Compression seems low

It seems like the amount of compression I’m getting with Druid is less than I would expect. I can take the records I’m storing in Druid and get 8-12x compression using default gzip compression, but with Druid only get 2-3x (HDFS then takes it and gets another 3x).

Is there some setting I’m missing? Or does Druid just not compress well? It seems like it should do a good job because it is a column-store, which usually makes compression better…

Any thoughts?

Thanks!

Ron Hay

Advanced Developer

Arbor Networks

Thanks for taking an interest! Compression is something we have been taking a lot of baby steps (and big steps) on in the last year.

Currently the dimension values are not compressed, meaning if you have very large dimension names with high cardinality (ex: full URLs with query params) then you won’t get that great of compression.

What druid version are you using? Since compression has changed notably “recently”, your results are going to vary depending on which version you are using.

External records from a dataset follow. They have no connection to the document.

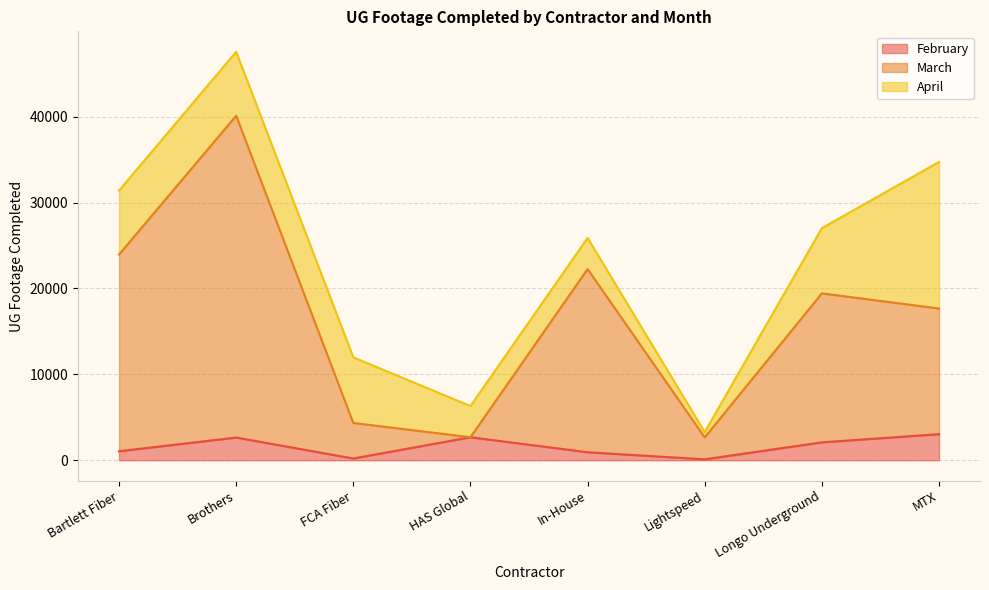

What is the sum of all March values?

133046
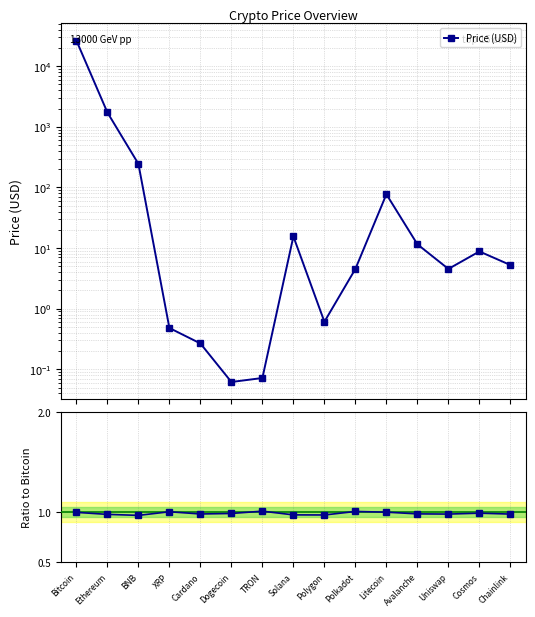

The value of Price (USD) at BNB is 150.5. True or false?

False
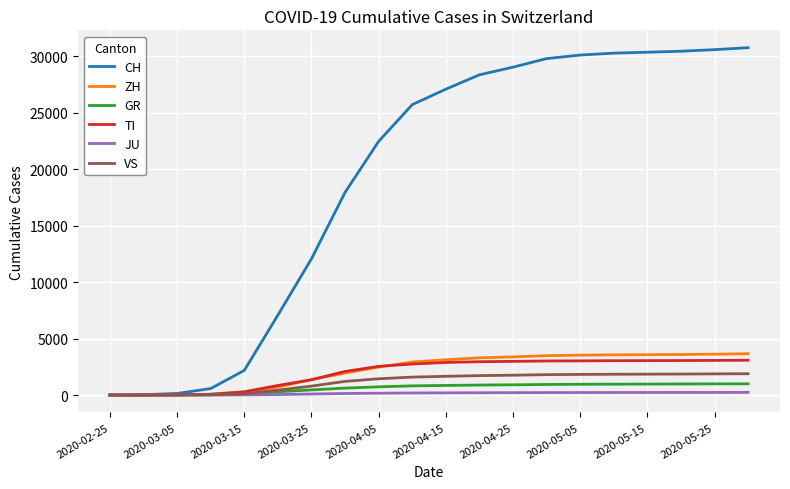

What is the maximum value for ZH?

3663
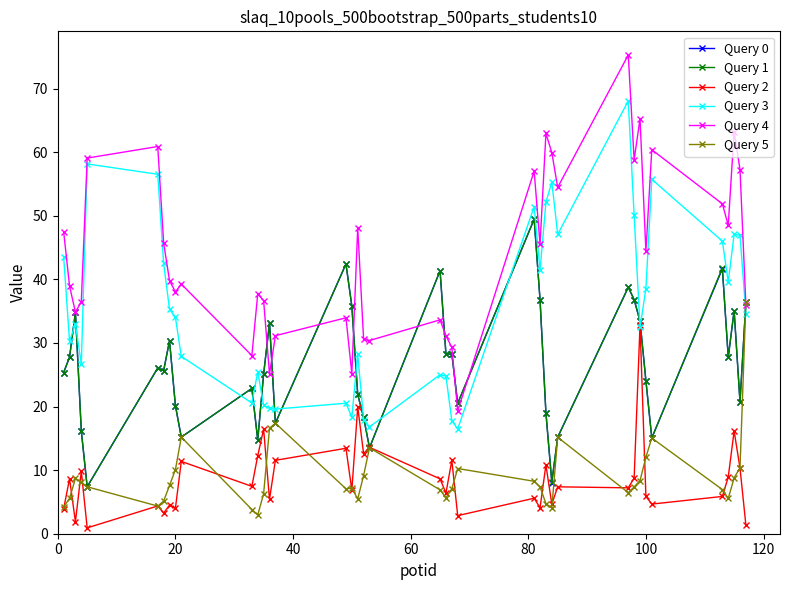

Which series has the largest total across all categories?

Query 4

If you REALLY want to see what is taking up the space, you can look at the meta.smoosh file in the index.zip blobs from your deep storage (we do this on occasion to see if we can better-optimize some of our data stores)

it will look something like this:

v1,2147483647,1
__time,0,415956928,416288124
some_dim_1,0,0,40666
some_dim_2,0,40666,81415
some_dim_3,0,81415,184262
some_dim_4,0,184262,227321

``

The first row has to do with versioning, but for the other rows:

The first column is the dimension name, and the third and fourth column are the byte bounds per “thingy you can ask about in a query”

The second column is an index to specify which #####.smoosh file you want (usually its just 0 for 00000.smoosh)

There is currently no way to specify methods to maximize compression of the compressed indices (for example: ordering dimensions within a particular query granularity to optimize bitmap size by maximizing run lengths) but such an optimization would probably require query path changes as well, and it is not immediately clear that such a change would result in a net speed improvement.

Thanks for the response - it looks like we’re moving ahead with a more advanced prototype to test with some of our customers, so I’m starting to dig deeper into Druid. (I wrote a proof of concept over the summer and had solid success). Compression is a big issue, as our customers would potentially storing huge amounts of data.

I’m using .7.1.1 currently. Would I see significant improvements with .8.1?

It seems like compression would almost always help with queries, given the biggest bottleneck is getting the data off the disk - especially in TopN and other accumulative queries that have poor cache performance because the data is significantly bigger than memory.

Ron

Ron,

We implemented significant compression changes in 0.7.3 and 0.8.0, so you should give 0.8.1 a try.

It should reduce your data size quite a bit, especially if you have relatively sparse dimensions.

In our experience with real-world data, we’ve seen segment sizes reduce by 50% on average, but it’s hard to tell without knowing the nature of the data.

Try it out and let us know!

Thanks,

Xavier

huge

Great news! I’ll grab it and give it a shot and let you know.

Thanks again for the quick responses - they are a big reason I’ve been willing to continue advocating Druid for this project.

Ron

It is worth noting that after extensive testing, we settled on lz4 for compression as a great balance of space and speed (you can choose between lz4, lzf, and uncompressed). So you may not get as good of compression as gzip, but you should get better speed than gzip.

I’m also curious to ask what you are setting for your query granularity and what your rollup ratio is. Having good rollup can dramatically reduce the volume of data you have to store.

We’re not using rollup at the moment (queryGranularity of “none”), although that is an option I want to explore - we’re storing a type of netflow data, incidentally. Our product already stores netflow in a “rolled up” state, what I’m working on is to store things in a more raw form, hence why I haven’t messed with queryGranularity yet.

But thanks for the pointer, it is something I had forgotten I want to test. How well does rollup with data with lots of dimensions (30+)?

Ron

Hey Ron,

The efficacy of rollup depends on how often you see events with the same combinations of dimension values. It’s really dependent on your particular dataset and on your choice of dimensions. One example is that if you had a pageviews dataset with ‘url’, ‘browser’, ‘referrer’, ‘country’, and ‘session_id’ dimensions, you would probably not get great rollup, because there aren’t going to be a ton of events from the same session_id on the same url. But if you drop the ‘session_id’ dimension, rollup would probably improve quite a bit overall.

In production, I often see 40x reduction in size of raw data when we enable rollup.